Work order: Repeat, exactly and completely, the entries shown underneath.

Records for this task:
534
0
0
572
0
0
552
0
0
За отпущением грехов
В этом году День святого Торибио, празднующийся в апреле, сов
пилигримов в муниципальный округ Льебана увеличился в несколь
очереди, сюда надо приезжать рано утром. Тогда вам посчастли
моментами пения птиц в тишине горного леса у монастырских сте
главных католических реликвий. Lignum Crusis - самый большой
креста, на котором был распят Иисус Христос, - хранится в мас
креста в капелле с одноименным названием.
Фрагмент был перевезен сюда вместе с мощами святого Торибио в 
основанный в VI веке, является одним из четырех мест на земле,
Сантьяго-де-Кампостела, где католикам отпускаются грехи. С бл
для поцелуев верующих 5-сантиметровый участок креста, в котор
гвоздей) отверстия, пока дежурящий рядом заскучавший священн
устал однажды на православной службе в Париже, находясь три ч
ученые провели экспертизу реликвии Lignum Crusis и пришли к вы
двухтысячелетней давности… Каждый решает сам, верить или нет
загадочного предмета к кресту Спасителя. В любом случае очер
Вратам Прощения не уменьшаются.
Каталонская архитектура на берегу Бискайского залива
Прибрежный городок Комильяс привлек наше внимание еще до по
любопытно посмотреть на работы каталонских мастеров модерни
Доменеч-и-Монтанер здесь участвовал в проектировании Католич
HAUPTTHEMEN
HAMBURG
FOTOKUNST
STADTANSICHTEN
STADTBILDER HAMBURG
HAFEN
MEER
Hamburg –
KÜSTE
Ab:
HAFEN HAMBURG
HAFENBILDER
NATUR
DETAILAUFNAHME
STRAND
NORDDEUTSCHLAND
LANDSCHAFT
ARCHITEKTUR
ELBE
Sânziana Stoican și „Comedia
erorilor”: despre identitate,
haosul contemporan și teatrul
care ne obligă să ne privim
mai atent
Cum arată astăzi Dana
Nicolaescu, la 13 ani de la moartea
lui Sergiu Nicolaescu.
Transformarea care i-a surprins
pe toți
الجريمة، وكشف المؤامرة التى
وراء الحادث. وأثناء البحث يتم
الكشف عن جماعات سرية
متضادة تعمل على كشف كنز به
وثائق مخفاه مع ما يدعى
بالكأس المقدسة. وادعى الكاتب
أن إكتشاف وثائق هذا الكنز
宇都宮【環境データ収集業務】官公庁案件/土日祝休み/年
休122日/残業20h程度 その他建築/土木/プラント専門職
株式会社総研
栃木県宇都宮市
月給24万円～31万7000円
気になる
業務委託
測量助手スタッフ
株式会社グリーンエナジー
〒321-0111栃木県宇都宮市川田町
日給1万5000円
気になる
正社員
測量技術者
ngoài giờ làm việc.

Answer space:
534
0
0
572
0
0
552
0
0
За отпущением грехов
В этом году День святого Торибио, празднующийся в апреле, сов
пилигримов в муниципальный округ Льебана увеличился в несколь
очереди, сюда надо приезжать рано утром. Тогда вам посчастли
моментами пения птиц в тишине горного леса у монастырских сте
главных католических реликвий. Lignum Crusis - самый большой
креста, на котором был распят Иисус Христос, - хранится в мас
креста в капелле с одноименным названием.
Фрагмент был перевезен сюда вместе с мощами святого Торибио в 
основанный в VI веке, является одним из четырех мест на земле,
Сантьяго-де-Кампостела, где католикам отпускаются грехи. С бл
для поцелуев верующих 5-сантиметровый участок креста, в котор
гвоздей) отверстия, пока дежурящий рядом заскучавший священн
устал однажды на православной службе в Париже, находясь три ч
ученые провели экспертизу реликвии Lignum Crusis и пришли к вы
двухтысячелетней давности… Каждый решает сам, верить или нет
загадочного предмета к кресту Спасителя. В любом случае очер
Вратам Прощения не уменьшаются.
Каталонская архитектура на берегу Бискайского залива
Прибрежный городок Комильяс привлек наше внимание еще до по
любопытно посмотреть на работы каталонских мастеров модерни
Доменеч-и-Монтанер здесь участвовал в проектировании Католич
HAUPTTHEMEN
HAMBURG
FOTOKUNST
STADTANSICHTEN
STADTBILDER HAMBURG
HAFEN
MEER
Hamburg –
KÜSTE
Ab:
HAFEN HAMBURG
HAFENBILDER
NATUR
DETAILAUFNAHME
STRAND
NORDDEUTSCHLAND
LANDSCHAFT
ARCHITEKTUR
ELBE
Sânziana Stoican și „Comedia
erorilor”: despre identitate,
haosul contemporan și teatrul
care ne obligă să ne privim
mai atent
Cum arată astăzi Dana
Nicolaescu, la 13 ani de la moartea
lui Sergiu Nicolaescu.
Transformarea care i-a surprins
pe toți
الجريمة، وكشف المؤامرة التى
وراء الحادث. وأثناء البحث يتم
الكشف عن جماعات سرية
متضادة تعمل على كشف كنز به
وثائق مخفاه مع ما يدعى
بالكأس المقدسة. وادعى الكاتب
أن إكتشاف وثائق هذا الكنز
宇都宮【環境データ収集業務】官公庁案件/土日祝休み/年
休122日/残業20h程度 その他建築/土木/プラント専門職
株式会社総研
栃木県宇都宮市
月給24万円～31万7000円
気になる
業務委託
測量助手スタッフ
株式会社グリーンエナジー
〒321-0111栃木県宇都宮市川田町
日給1万5000円
気になる
正社員
測量技術者
ngoài giờ làm việc.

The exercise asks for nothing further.